À la fin du dîner, après les glaces de diverses espèces, les ananas, les fruits de toutes saisons, les bonbons et autres friandises, Elfy proposa de boire à la santé de l'artiste auteur du dîner merveilleux dont on venait de se régaler. Le général reçut cette proposition avec une reconnaissance sans égale. Il vit qu'Elfy savait apprécier une bonne cuisine, et, dans sa joie, il la proclama la perle des femmes. On but cette santé devant le héros artiste, que le général fit venir pour le complimenter, qui se rengorgea, qui remercia et qui se retira récompensé de ses fatigues et de ses ennuis.
La journée s'avançait; le général demanda si l'on n'aimerait pas à la finir par un bal. On accepta avec empressement; mais où trouver un violon ?
Personne n'y avait pensé.
" Que cela ne vous inquiète pas ! ne suis-je pas là, moi ? Allons danser sur le pré d'Elfy; nous trouverons bien une petite musique; il n'en faut pas tant pour danser; le premier crincrin fera notre affaire. "
La noce se dirigeant vers l'Ange-Gardien qu'on trouva décoré comme la veille. On passa dans le jardin. Sur le pré étaient dressées deux grandes tentes, l'une pour danser, l'autre pour manger; un buffet entourait de trois côtés cette dernière et devait, jusqu'au lendemain, se trouver couvert de viandes froides, de poissons, de pâtisseries, de crèmes, de gelées; la tente de bal était ouverte d'un côté et garnie des trois autres de candélabres, de fleurs et de banquettes de velours rouge à franges d'or. Au fond, sur une estrade, était un orchestre composé de six musiciens, qui commencèrent une contredanse dès que le général eut fait son entrée avec la mariée.

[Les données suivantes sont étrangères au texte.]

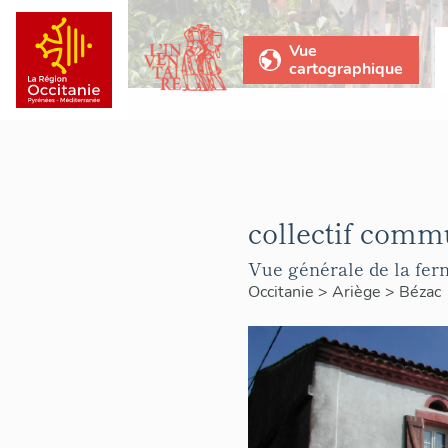
Vue
cartographique
collectif comm
Vue générale de la fer
Occitanie
>
Ariège
>
Bézac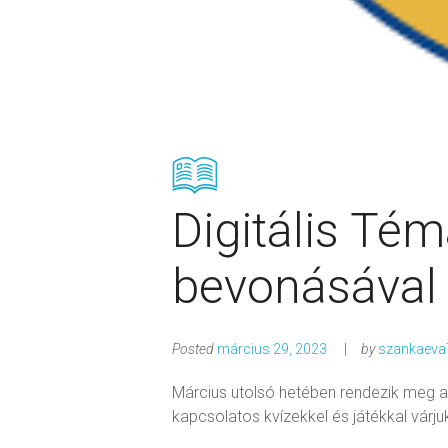
Digitális Té
bevonásával
Posted
március 29, 2023
by
szankaev
Március utolsó hetében rendezik meg a
kapcsolatos kvízekkel és játékkal várjuk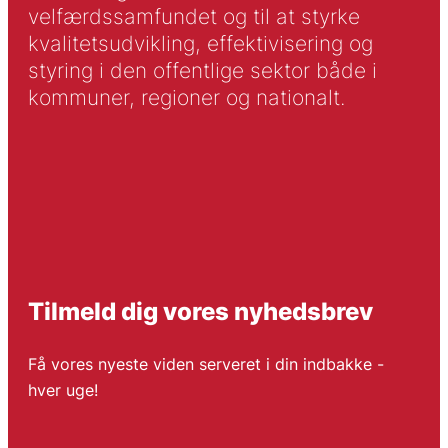
velfærdssamfundet og til at styrke
kvalitetsudvikling, effektivisering og
styring i den offentlige sektor både i
kommuner, regioner og nationalt.
Tilmeld dig vores nyhedsbrev
Få vores nyeste viden serveret i din indbakke -
hver uge!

Les enfants, les jeunes, les vieux, tout le monde dansa; le général ouvrit le bal avec Elfy, valsa avec Mme Blidot, dansa, valsa toute la soirée, presque toute la nuit comme un vrai sous-lieutenant; il suait à grosses gouttes, mais la gaieté générale l'avait gagné et il accomplissait les exploits d'un jeune homme. Elfy et Moutier dansèrent à s'exténuer; tout le monde en fit autant, en entrecoupant les danses de visites aux buffets; on eut fort à faire pour satisfaire l'appétit des danseurs.
Comtesse de Ségur, L'Auberge de l'Ange-Gardien, 1863.